= The task =
The expected answer is the full listing, repeated exactly and free of images.

= Collected data =
***

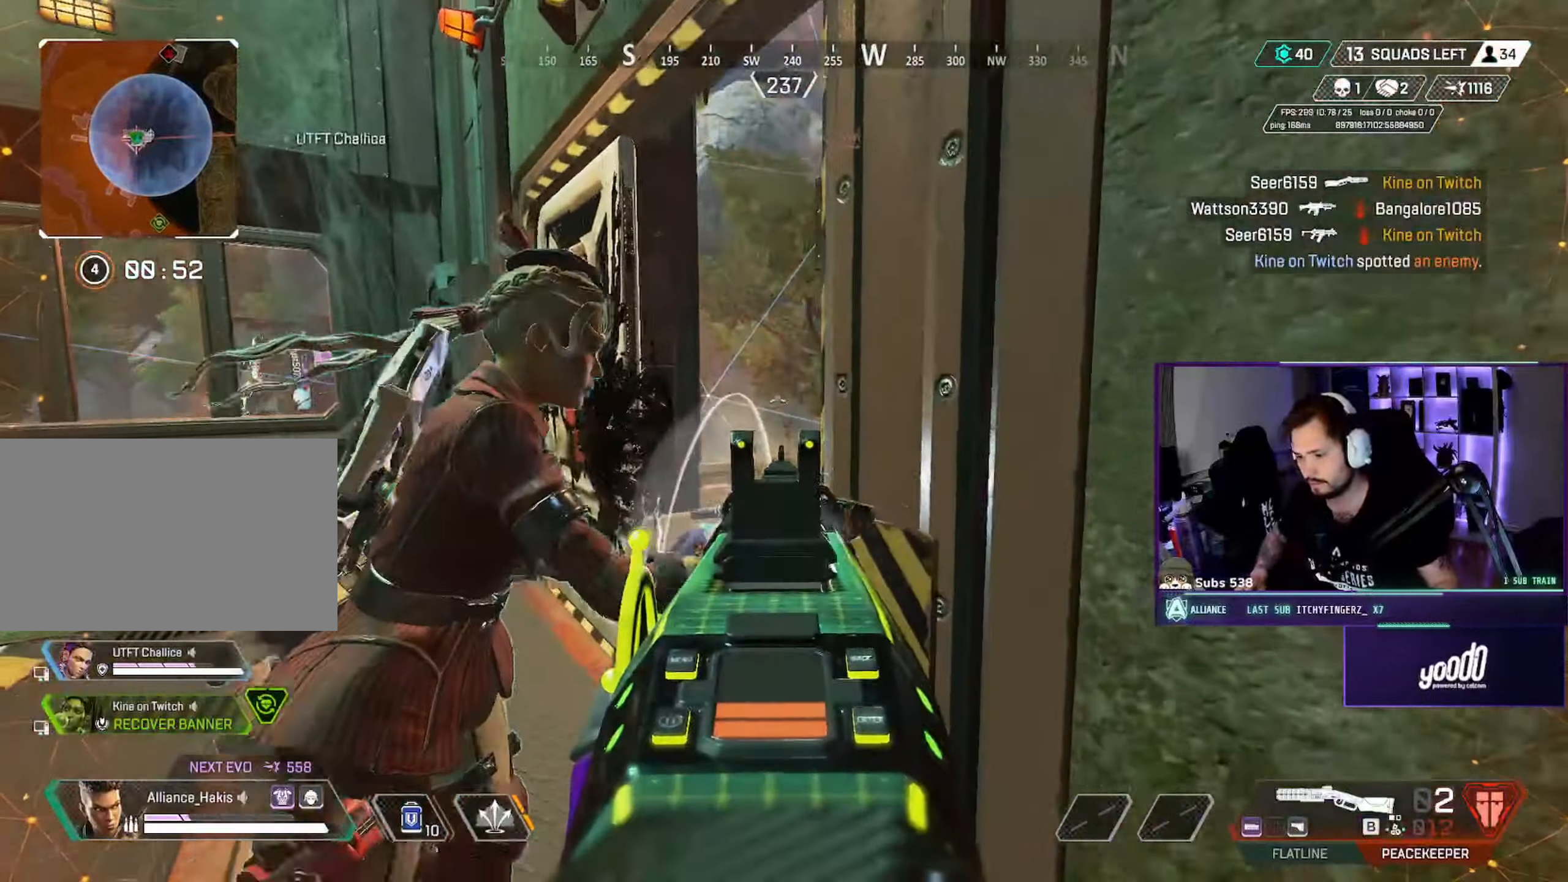
{"dt_ms": 500, "keys": ["a", "w"], "mouse": ["right"], "events": [[266, "d", "down"], [300, "d", "up"], [350, "a", "down"], [350, "w", "down"]]}
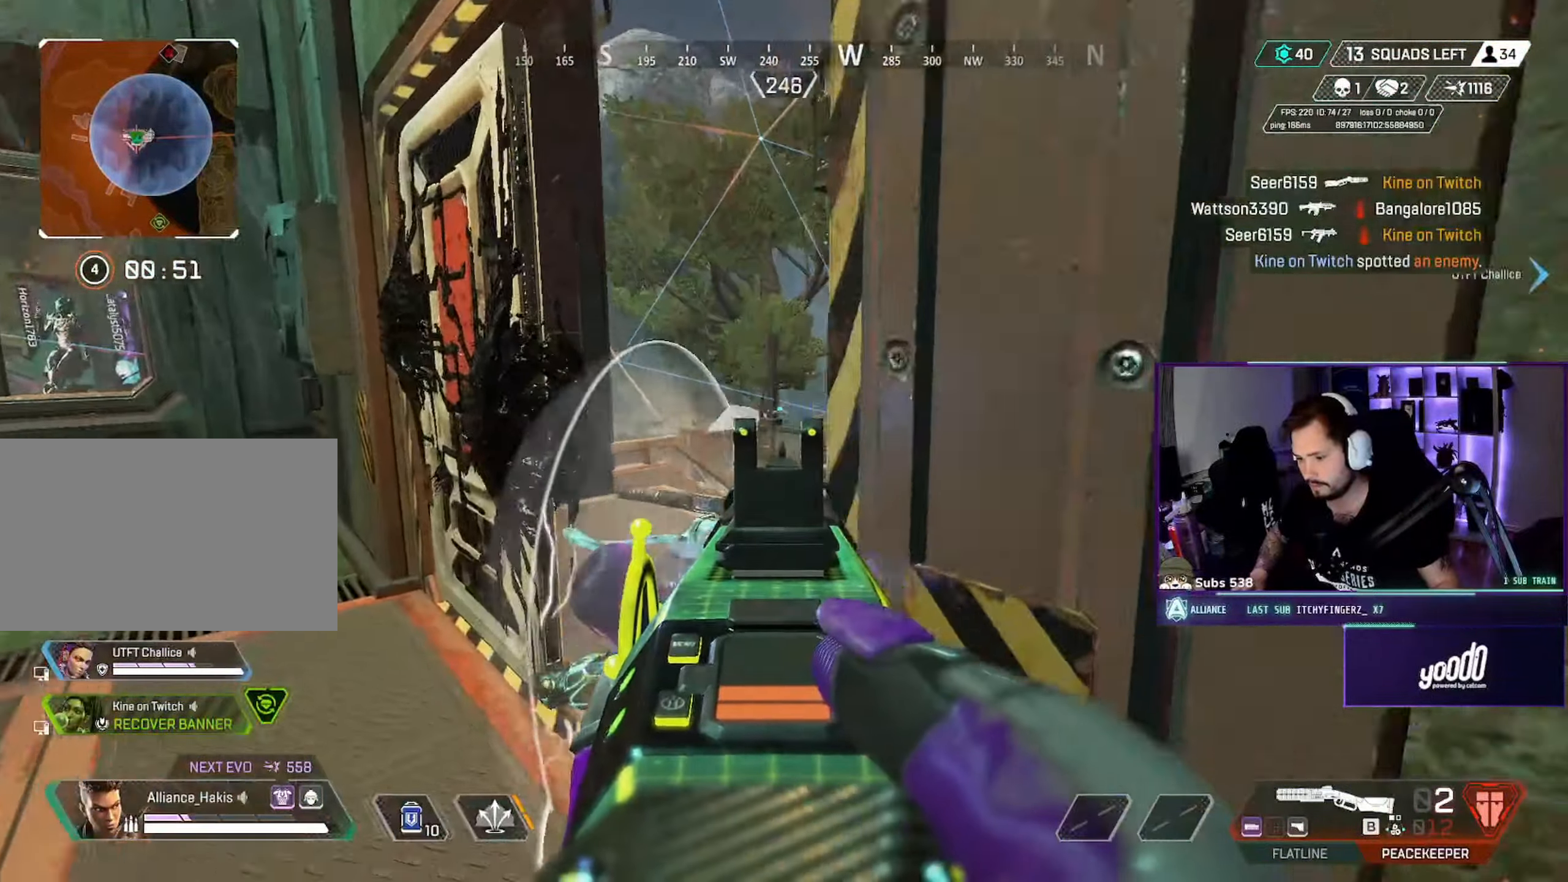
{"dt_ms": 500, "keys": ["a"], "mouse": ["right"], "events": [[16, "w", "up"], [116, "a", "up"], [133, "d", "down"], [233, "d", "up"], [300, "a", "down"]]}
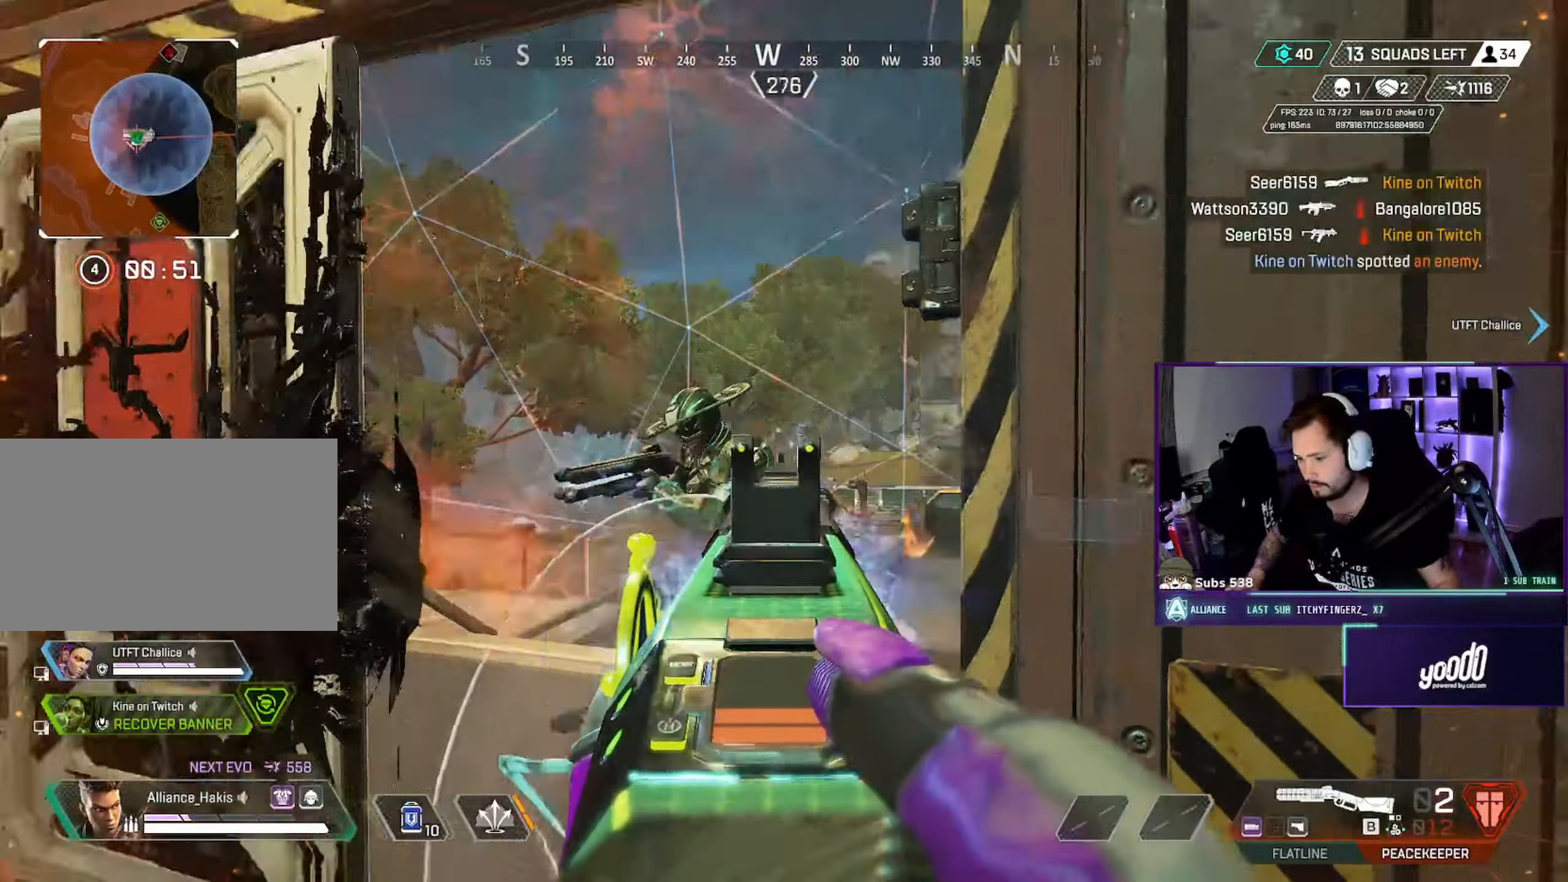
{"dt_ms": 500, "keys": ["a", "w"], "mouse": [], "events": [[16, "mouse_left", "down"], [83, "ctrl", "down"], [133, "mouse_right", "up"], [150, "mouse_left", "up"], [250, "ctrl", "up"], [316, "ctrl", "down"], [400, "w", "down"], [433, "ctrl", "up"]]}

***

= Exercise solution =
{"dt_ms": 500, "keys": ["a", "w"], "mouse": ["right"], "events": [[266, "d", "down"], [300, "d", "up"], [350, "a", "down"], [350, "w", "down"]]}
{"dt_ms": 500, "keys": ["a"], "mouse": ["right"], "events": [[16, "w", "up"], [116, "a", "up"], [133, "d", "down"], [233, "d", "up"], [300, "a", "down"]]}
{"dt_ms": 500, "keys": ["a", "w"], "mouse": [], "events": [[16, "mouse_left", "down"], [83, "ctrl", "down"], [133, "mouse_right", "up"], [150, "mouse_left", "up"], [250, "ctrl", "up"], [316, "ctrl", "down"], [400, "w", "down"], [433, "ctrl", "up"]]}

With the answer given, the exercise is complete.